* **WORK REQUIRED**
Would it be possible to reproduce every entry exactly, please?

* **TASK DATA**
*-*-*

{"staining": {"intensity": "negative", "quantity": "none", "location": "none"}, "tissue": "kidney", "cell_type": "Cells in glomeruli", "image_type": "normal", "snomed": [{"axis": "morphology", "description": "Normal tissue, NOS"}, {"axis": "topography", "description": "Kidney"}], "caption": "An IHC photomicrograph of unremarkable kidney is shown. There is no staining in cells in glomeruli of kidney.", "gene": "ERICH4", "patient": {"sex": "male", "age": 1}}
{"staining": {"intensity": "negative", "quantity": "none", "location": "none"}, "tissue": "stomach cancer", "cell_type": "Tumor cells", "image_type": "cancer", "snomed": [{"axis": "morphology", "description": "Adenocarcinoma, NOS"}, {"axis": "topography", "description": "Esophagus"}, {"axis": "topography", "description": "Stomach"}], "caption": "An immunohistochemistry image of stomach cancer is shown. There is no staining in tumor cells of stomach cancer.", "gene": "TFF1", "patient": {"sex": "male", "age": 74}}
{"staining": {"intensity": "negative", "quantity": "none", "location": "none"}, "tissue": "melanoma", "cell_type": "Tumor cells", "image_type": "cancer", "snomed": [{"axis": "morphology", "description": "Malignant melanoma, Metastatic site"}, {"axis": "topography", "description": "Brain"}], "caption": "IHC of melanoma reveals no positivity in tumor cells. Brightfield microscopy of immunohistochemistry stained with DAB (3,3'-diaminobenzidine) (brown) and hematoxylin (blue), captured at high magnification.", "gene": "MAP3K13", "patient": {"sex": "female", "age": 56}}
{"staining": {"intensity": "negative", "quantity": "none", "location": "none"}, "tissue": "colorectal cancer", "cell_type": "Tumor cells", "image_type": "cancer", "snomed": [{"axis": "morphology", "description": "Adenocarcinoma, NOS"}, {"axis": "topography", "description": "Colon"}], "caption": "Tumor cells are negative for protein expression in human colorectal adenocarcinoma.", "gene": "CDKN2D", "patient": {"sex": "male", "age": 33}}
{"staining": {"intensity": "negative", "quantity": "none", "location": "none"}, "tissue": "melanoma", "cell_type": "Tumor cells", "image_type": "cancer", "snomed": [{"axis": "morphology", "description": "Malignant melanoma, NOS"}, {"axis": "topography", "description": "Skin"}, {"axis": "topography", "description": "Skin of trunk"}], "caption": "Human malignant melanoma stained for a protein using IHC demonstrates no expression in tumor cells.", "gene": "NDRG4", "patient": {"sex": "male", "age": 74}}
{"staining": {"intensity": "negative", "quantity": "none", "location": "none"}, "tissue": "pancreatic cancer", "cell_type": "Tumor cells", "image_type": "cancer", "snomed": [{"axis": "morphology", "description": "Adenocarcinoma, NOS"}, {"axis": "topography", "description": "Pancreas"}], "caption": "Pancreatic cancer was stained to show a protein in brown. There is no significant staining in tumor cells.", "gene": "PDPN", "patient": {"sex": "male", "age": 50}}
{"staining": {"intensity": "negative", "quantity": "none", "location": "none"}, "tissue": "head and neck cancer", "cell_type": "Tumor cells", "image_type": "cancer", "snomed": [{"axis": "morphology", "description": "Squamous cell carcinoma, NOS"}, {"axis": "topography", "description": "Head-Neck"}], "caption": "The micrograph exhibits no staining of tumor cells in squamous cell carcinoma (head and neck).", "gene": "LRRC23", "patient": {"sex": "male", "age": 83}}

*-*-*

* **RESULT FOR THIS EXERCISE**
{"staining": {"intensity": "negative", "quantity": "none", "location": "none"}, "tissue": "kidney", "cell_type": "Cells in glomeruli", "image_type": "normal", "snomed": [{"axis": "morphology", "description": "Normal tissue, NOS"}, {"axis": "topography", "description": "Kidney"}], "caption": "An IHC photomicrograph of unremarkable kidney is shown. There is no staining in cells in glomeruli of kidney.", "gene": "ERICH4", "patient": {"sex": "male", "age": 1}}
{"staining": {"intensity": "negative", "quantity": "none", "location": "none"}, "tissue": "stomach cancer", "cell_type": "Tumor cells", "image_type": "cancer", "snomed": [{"axis": "morphology", "description": "Adenocarcinoma, NOS"}, {"axis": "topography", "description": "Esophagus"}, {"axis": "topography", "description": "Stomach"}], "caption": "An immunohistochemistry image of stomach cancer is shown. There is no staining in tumor cells of stomach cancer.", "gene": "TFF1", "patient": {"sex": "male", "age": 74}}
{"staining": {"intensity": "negative", "quantity": "none", "location": "none"}, "tissue": "melanoma", "cell_type": "Tumor cells", "image_type": "cancer", "snomed": [{"axis": "morphology", "description": "Malignant melanoma, Metastatic site"}, {"axis": "topography", "description": "Brain"}], "caption": "IHC of melanoma reveals no positivity in tumor cells. Brightfield microscopy of immunohistochemistry stained with DAB (3,3'-diaminobenzidine) (brown) and hematoxylin (blue), captured at high magnification.", "gene": "MAP3K13", "patient": {"sex": "female", "age": 56}}
{"staining": {"intensity": "negative", "quantity": "none", "location": "none"}, "tissue": "colorectal cancer", "cell_type": "Tumor cells", "image_type": "cancer", "snomed": [{"axis": "morphology", "description": "Adenocarcinoma, NOS"}, {"axis": "topography", "description": "Colon"}], "caption": "Tumor cells are negative for protein expression in human colorectal adenocarcinoma.", "gene": "CDKN2D", "patient": {"sex": "male", "age": 33}}
{"staining": {"intensity": "negative", "quantity": "none", "location": "none"}, "tissue": "melanoma", "cell_type": "Tumor cells", "image_type": "cancer", "snomed": [{"axis": "morphology", "description": "Malignant melanoma, NOS"}, {"axis": "topography", "description": "Skin"}, {"axis": "topography", "description": "Skin of trunk"}], "caption": "Human malignant melanoma stained for a protein using IHC demonstrates no expression in tumor cells.", "gene": "NDRG4", "patient": {"sex": "male", "age": 74}}
{"staining": {"intensity": "negative", "quantity": "none", "location": "none"}, "tissue": "pancreatic cancer", "cell_type": "Tumor cells", "image_type": "cancer", "snomed": [{"axis": "morphology", "description": "Adenocarcinoma, NOS"}, {"axis": "topography", "description": "Pancreas"}], "caption": "Pancreatic cancer was stained to show a protein in brown. There is no significant staining in tumor cells.", "gene": "PDPN", "patient": {"sex": "male", "age": 50}}
{"staining": {"intensity": "negative", "quantity": "none", "location": "none"}, "tissue": "head and neck cancer", "cell_type": "Tumor cells", "image_type": "cancer", "snomed": [{"axis": "morphology", "description": "Squamous cell carcinoma, NOS"}, {"axis": "topography", "description": "Head-Neck"}], "caption": "The micrograph exhibits no staining of tumor cells in squamous cell carcinoma (head and neck).", "gene": "LRRC23", "patient": {"sex": "male", "age": 83}}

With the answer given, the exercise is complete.